**DESCRIPTION OF THE TASK**
Repeat word for word the lines from the top of the records through the line containing "index mcp: (752, 533)", and skip the pictures.

[Per-instance keypoint data]
+===+

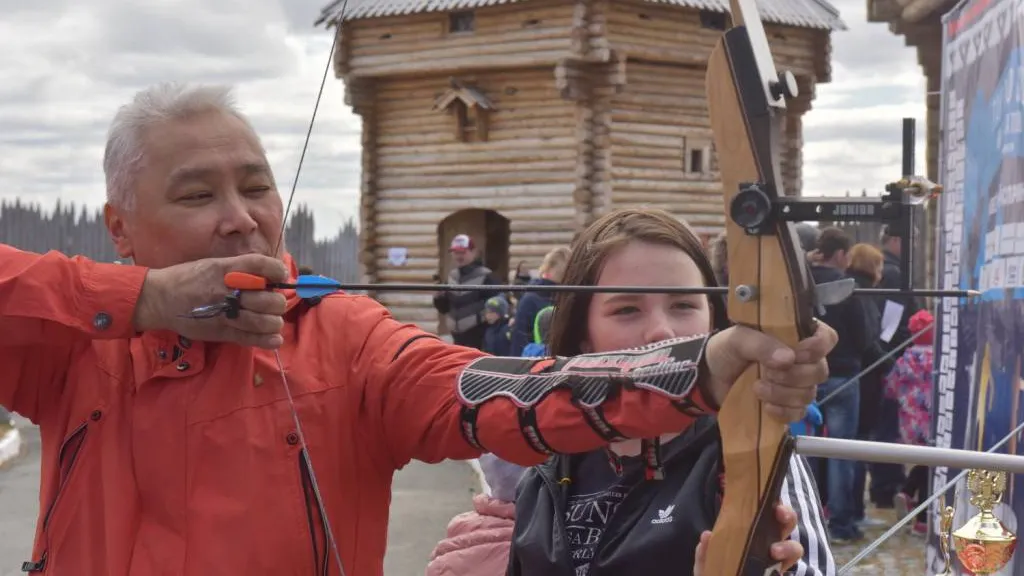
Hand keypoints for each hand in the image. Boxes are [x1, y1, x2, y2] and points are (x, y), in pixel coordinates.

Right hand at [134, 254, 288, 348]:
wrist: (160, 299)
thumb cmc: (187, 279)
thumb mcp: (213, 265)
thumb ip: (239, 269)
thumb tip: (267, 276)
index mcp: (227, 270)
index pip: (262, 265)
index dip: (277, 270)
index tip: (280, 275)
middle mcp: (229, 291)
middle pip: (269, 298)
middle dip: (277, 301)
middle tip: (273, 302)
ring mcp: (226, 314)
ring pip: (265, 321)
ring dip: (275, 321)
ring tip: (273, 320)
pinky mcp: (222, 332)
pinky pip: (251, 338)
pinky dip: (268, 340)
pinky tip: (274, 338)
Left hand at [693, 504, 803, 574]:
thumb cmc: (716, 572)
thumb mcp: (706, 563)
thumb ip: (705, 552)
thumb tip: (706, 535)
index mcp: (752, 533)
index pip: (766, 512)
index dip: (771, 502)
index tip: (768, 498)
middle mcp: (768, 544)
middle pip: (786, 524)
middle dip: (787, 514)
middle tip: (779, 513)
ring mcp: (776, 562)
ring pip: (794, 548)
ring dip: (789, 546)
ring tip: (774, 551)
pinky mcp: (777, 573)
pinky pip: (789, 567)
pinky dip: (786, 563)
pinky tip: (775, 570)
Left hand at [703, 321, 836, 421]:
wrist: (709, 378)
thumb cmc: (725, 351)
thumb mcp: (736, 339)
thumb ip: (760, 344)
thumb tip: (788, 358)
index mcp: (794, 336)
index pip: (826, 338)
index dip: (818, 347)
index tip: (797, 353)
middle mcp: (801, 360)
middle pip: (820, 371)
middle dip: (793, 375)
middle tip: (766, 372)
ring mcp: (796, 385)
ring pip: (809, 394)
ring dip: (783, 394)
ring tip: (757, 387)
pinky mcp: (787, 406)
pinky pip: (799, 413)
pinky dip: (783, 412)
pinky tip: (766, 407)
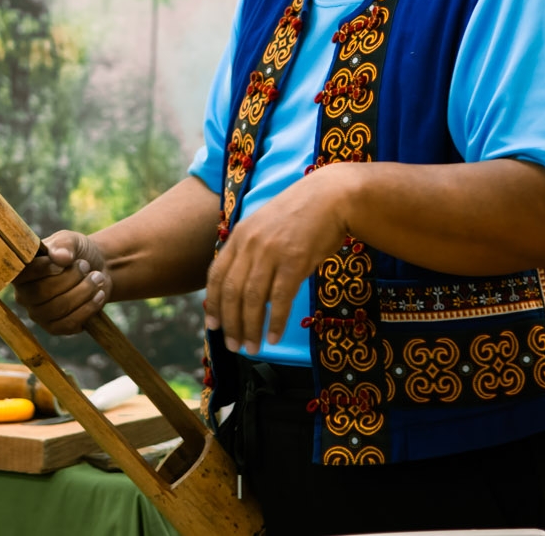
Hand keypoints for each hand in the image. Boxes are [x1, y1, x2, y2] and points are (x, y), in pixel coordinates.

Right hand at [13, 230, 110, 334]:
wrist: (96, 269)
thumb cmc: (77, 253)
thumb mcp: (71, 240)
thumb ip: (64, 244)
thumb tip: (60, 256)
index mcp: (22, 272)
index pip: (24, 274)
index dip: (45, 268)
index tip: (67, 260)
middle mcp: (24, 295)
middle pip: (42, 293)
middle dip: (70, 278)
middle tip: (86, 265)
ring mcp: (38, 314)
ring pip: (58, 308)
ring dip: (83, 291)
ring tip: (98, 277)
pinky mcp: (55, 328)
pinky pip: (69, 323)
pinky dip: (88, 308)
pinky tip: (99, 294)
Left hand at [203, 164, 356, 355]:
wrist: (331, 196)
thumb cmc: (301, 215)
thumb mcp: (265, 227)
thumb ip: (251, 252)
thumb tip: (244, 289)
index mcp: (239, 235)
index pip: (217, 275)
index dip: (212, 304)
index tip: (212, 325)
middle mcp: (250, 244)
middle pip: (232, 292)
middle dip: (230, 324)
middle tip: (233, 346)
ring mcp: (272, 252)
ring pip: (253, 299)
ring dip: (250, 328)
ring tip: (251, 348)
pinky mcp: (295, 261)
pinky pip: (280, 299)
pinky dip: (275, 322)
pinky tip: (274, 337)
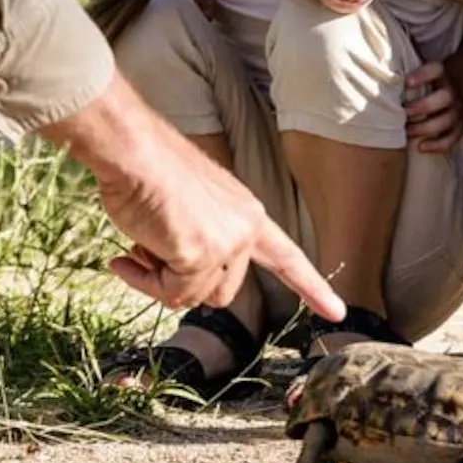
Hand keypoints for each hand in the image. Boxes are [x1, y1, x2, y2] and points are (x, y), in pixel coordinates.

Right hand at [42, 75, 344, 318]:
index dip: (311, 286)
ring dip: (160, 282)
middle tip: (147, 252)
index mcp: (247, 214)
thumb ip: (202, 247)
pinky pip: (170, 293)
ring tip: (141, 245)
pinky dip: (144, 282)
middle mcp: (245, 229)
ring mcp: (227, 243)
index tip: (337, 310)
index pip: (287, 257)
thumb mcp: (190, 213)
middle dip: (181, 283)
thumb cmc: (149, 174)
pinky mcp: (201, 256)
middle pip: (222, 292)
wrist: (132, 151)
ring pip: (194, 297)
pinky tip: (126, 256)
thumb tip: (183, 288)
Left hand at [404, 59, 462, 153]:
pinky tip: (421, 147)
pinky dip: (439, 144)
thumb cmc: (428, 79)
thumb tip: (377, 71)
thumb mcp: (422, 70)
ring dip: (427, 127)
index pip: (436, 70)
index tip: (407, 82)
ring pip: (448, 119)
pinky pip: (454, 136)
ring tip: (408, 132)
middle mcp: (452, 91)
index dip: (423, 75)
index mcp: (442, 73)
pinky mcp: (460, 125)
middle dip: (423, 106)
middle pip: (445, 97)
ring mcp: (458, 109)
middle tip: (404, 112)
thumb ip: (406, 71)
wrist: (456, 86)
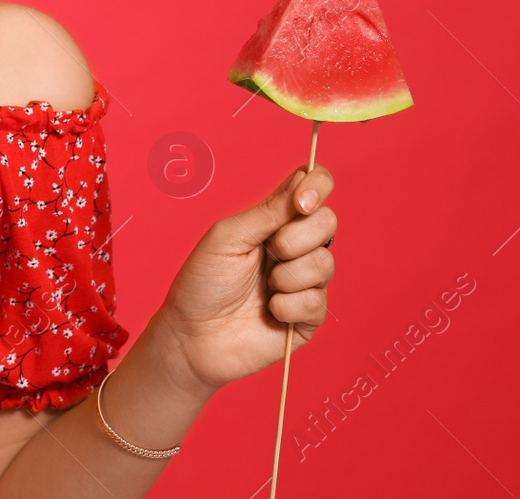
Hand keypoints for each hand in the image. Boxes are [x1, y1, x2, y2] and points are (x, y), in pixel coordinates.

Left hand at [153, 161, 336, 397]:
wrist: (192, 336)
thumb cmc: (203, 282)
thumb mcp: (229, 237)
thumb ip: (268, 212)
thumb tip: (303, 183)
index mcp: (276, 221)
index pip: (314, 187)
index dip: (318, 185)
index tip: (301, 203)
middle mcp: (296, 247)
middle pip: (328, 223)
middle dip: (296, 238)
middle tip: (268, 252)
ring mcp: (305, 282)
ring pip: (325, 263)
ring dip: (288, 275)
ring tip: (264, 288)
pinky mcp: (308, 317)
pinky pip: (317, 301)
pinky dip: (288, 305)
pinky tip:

+===+

**YOUR SOLUTION**
Hand keypoints for each hand in the image. Boxes are [x1, y1, x2, y2] and points are (x, y), in pixel coordinates.

Right hand at [134, 254, 288, 348]:
wrist: (160, 299)
thumb cmc: (187, 279)
thumb mcp: (213, 265)
thumb ip: (239, 269)
thumb tip: (267, 276)
index mcp: (227, 270)
index pip: (262, 265)
index dip: (277, 270)
index tip: (280, 275)
middle mcp: (229, 291)
middle pip: (269, 298)
middle dip: (277, 301)
middle tip: (273, 302)
ring mcp: (226, 314)
ring pip: (265, 321)
ring dip: (275, 321)
ring tip: (273, 320)
pinky mcp: (222, 332)
pinky pip: (251, 338)
pinky dip: (268, 340)
pinky tip: (274, 338)
Left hand at [693, 504, 803, 574]:
thumb cmc: (716, 572)
thumb mcp: (706, 563)
thumb ip: (705, 552)
thumb tip: (706, 535)
index mcp: (752, 533)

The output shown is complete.